1) Letwin most certainly did promise to outspend Labour. Exhibit A (pdf) is his calamitous “medium-term expenditure strategy” whereby he formally submitted his party’s intellectually surrender to Brown. He’d increase spending at a slower rate than Labour (which Brown mendaciously described as a spending cut).
2) And the effect of Letwin? A tax rise – or as the IFS put it “tax revenues as a share of national income would still be above their expected level for 2003–04.” Their dissection of Letwinomics is Exhibit B (pdf).
3) Portillo more generally – I am on a stickier wicket. He did not produce a Letwin/Brown style five-year-plan and did pledge to outspend in health and education.
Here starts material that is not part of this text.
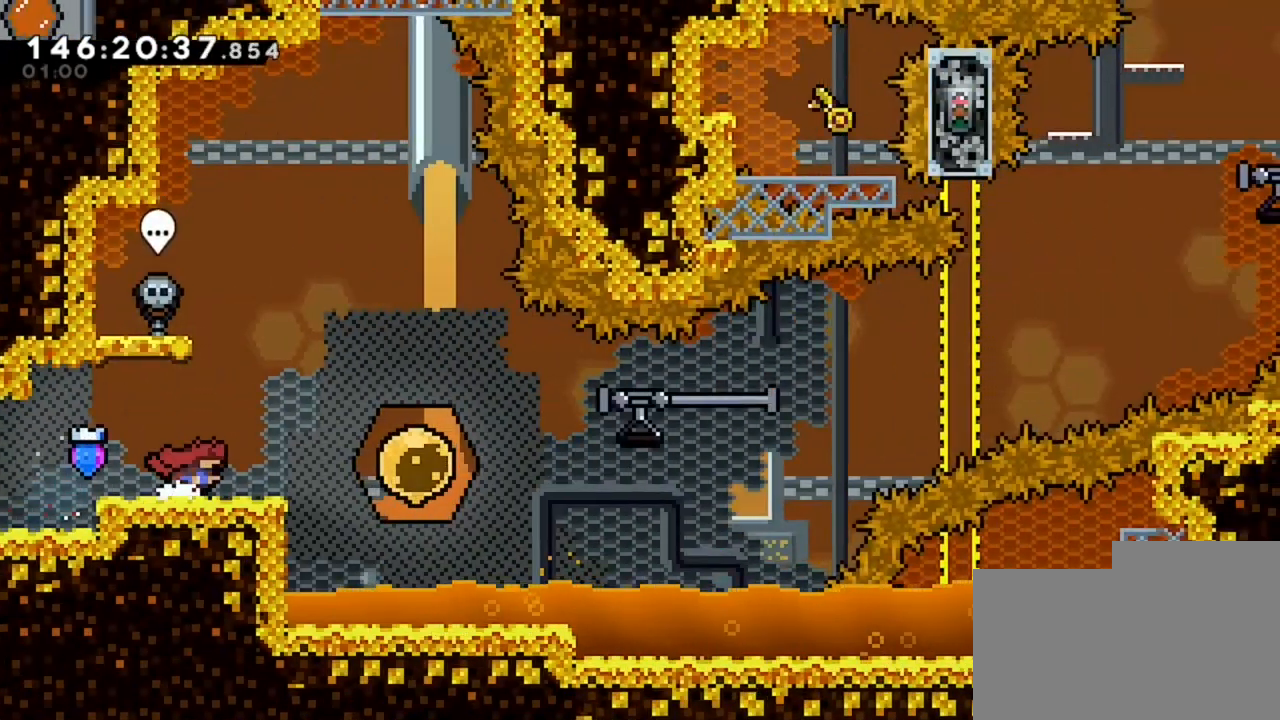
{"keys": ["d"], "events": []}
But he also spoke of tax cuts – by his own admission, “modest” ones. The type of thing Brown sprinkles on the end of his budget as a sweetener. I hardly think this counts as a defeated tax-cutting agenda.
4) And as for The Lady, I can do no better for an Exhibit C than quote from Chapter Three of her 1979 manifesto:
“We shall cut income tax at all levels to reward hard work, responsibility and success… It is especially important to cut the absurdly high marginal rates of tax both at the bottom and top of the income scale… Labour’s extravagance and incompetence have once again imposed a heavy burden on ratepayers this year. But cutting income tax must take priority for the time being over abolition of the domestic rating system”
I write all this with a feeling of nostalgia – the tax cut debate was never one which tore the party in two. At Bournemouth 06, Cameron wanted to boldly defy tax-cutters – but he couldn’t find any and had to resort to attacking Simon Heffer, Janet Daley and Lord Tebbit because so few MPs were into this. It was never a Clause IV issue.
That was then. As the ruinous effects of Brown’s profligacy come into sharper focus, the days of copying him are over. I may come to regret saying this but I have faith in Osborne. I expect he will never again pledge to match a Labour economic plan. Nor should he. Five years plans are for socialists. Conservatives realise that the outlook changes, and new plans are required for new situations. And an ugly, new one is unfolding before us right now. Every US presidential candidate has a radical economic policy for dealing with precisely this problem – whether it’s $1000 tax cuts per working family (Obama) or cutting corporation tax from 35% to 25% (McCain). There is an alternative to Brownism. And I suspect that, pretty soon, the Tories will finally find one.